◆ **How to complete this task**
Output the first line below and each one after it, exactly, up to and including the line holding "е настройки на проекторе?". Pictures should not be copied.

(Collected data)

^^^^

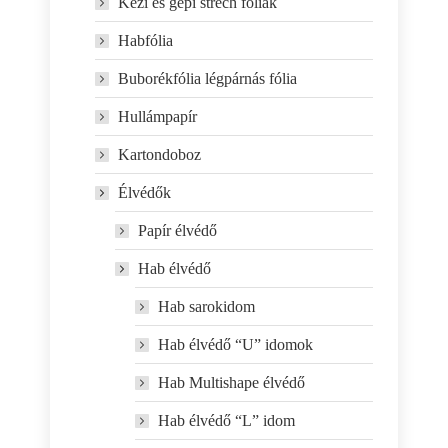
Kézi és gépi strech fóliák
Habfólia
Buborékfólia légpárnás fólia
Hullámpapír
Kartondoboz
Élvédők
Papír élvédő
Hab élvédő
Hab sarokidom
Hab élvédő “U” idomok
Hab Multishape élvédő
Hab élvédő “L” idom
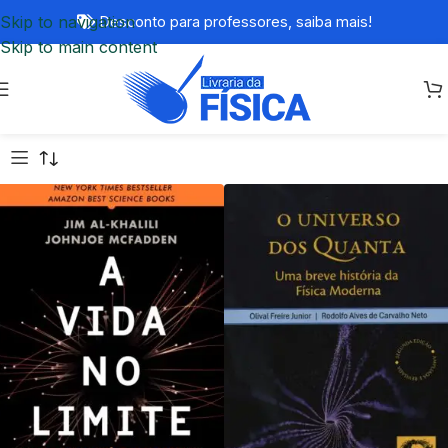
Skip to navigation
Desconto para professores,
saiba mais!
Skip to main content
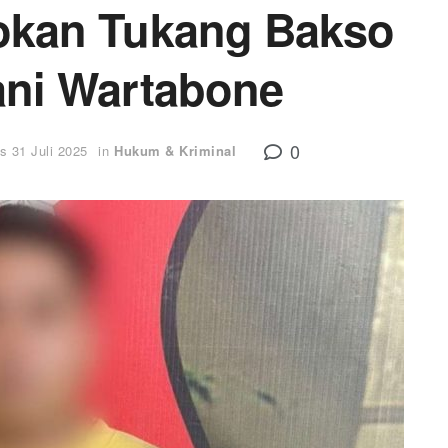
okan Tukang Bakso
ani Wartabone
0
s 31 Juli 2025
in
Hukum & Kriminal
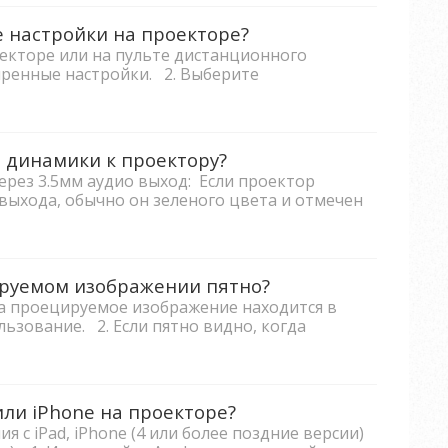
е настройки на проекторе?
екторе или на пульте дистанционного
иренные настройки. 2. Выберите
 динамики к проектору?
ерез 3.5мм аудио выход: Если проектор
выхода, обычно он зеленого цвета и отмечен
ируемом изображении пятно?
гда проецируемое изображение находится в
ользование. 2. Если пятно видно, когда
или iPhone на проекторе?
я с iPad, iPhone (4 или более поздние версии)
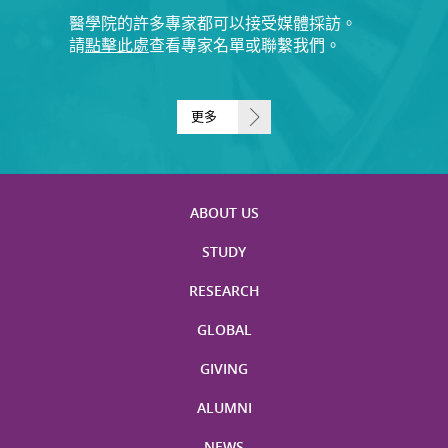
醫學院的許多專家都可以接受媒體採訪。
請
點擊此處
查看專家名單或聯繫我們。
更多
ABOUT US
STUDY
RESEARCH
GLOBAL
GIVING
ALUMNI
NEWS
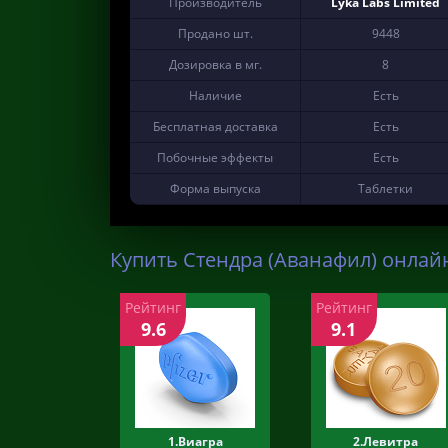
Производитель
Lyka Labs Limited
Продано шт.
9448
Дозировка в мг.
8
Наличие
Есть
Бесплатная доставка
Есть
Побочные эффекты
Есть
Форма выпуска
Таблетки
Купить Стендра (Аванафил) онлайн
Рейтинг
Рейтинг
9.6
9.1
1.Виагра
2.Левитра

^^^^

◆ **Answer area**
Kézi és gépi strech fóliák
Habfólia
Buborékfólia légpárnás fólia
Hullámpapír
Kartondoboz
Élvédők
Papír élvédő
Hab élvédő
Hab sarokidom
Hab élvédő “U” idomok
Hab Multishape élvédő
Hab élvédő “L” idom
Skip to navigation
Desconto para professores,
saiba mais!
Skip to main content
okan Tukang Bakso
ani Wartabone
0
s 31 Juli 2025
in
Hukum & Kriminal
е настройки на проекторе?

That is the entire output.